The fire revealed several graves beneath the church's stone foundation making it very difficult to rebuild at the same site. Therefore, the congregation decided to relocate the Linden church next to the parsonage, on the opposite side of Highway 55. In December 1955, the ground breaking ceremony for the new Linden church at its current location took place. When completed, the new church was furnished with the pulpit and pews that had been rescued from the flames.
The relative ease settlers of crossing the Blue Ridge at the gap also allowed Linden to serve as a point of transit for the armies of both the Union and Confederate States during the United States Civil War. Linden was part of "Mosby's Confederacy" and served as rallying and rest points for the Confederate Rangers Mosby's Rangers under Colonel John S. Mosby. Numerous locations illustrating the daring and tenacity of the band are a short drive from Linden.
Battle of Manassas Gap
A small battle and postscript to the Confederate Gettysburg campaign, the Battle of Manassas Gap occurred a half mile from Linden on July 23, 1863. After retreating across the Potomac River at Williamsport, Maryland, Lee's Army of Northern Virginia withdrew up the Shenandoah Valley. George G. Meade's Army of the Potomac crossed the river east of the Blue Ridge Mountains and followed Lee into Virginia. On July 23, Meade ordered the III Corps, under Maj.Gen. William H. French, to cut off the retreating Confederate columns at Front Royal, Virginia, by forcing passage through Manassas Gap.

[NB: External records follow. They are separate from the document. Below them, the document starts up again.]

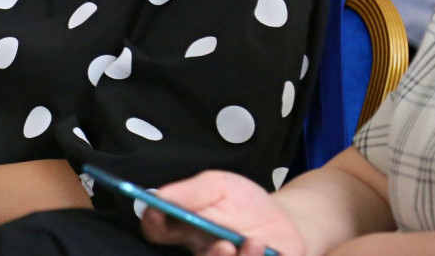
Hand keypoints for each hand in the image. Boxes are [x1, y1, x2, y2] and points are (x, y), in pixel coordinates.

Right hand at [141, 171, 305, 255]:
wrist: (281, 219)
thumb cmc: (242, 202)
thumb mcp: (218, 185)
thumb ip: (191, 192)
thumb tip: (159, 196)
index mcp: (186, 231)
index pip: (158, 231)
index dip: (154, 223)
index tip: (158, 213)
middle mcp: (203, 253)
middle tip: (225, 244)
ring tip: (255, 241)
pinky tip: (267, 248)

At first light, French began slowly pushing Brig.Gen. James A. Walker's Confederate brigade (the Stonewall Brigade, part of Maj.Gen. Richard H. Anderson's division) back into the gap. About 4:30 p.m., a strong Union attack drove Walker's men until they were reinforced by Robert E. Rodes's division and artillery. By dusk, the poorly coordinated Union attacks were abandoned. During the night, Confederate forces withdrew into the Luray Valley. On July 24, the Union army occupied Front Royal, but Lee's army was safely beyond pursuit.
The community is mostly a bedroom community with subdivisions known as High Knob, Apple Mountain Lake, and Blue Mountain. It has two gas stations, three stores, and a restaurant, as well as its own post office with zip code 22642 It is home to the Saint Dominics Monastery, Appalachian Trail access points, along with the G. Richard Thompson Wildlife Management Area.
A primary Applachian Trail Access is on Tuckers lane off of Route 55 the John Marshall Highway. Turn onto Tuckers Lane from John Marshall Highway and go under I-66 to the parking area on your right.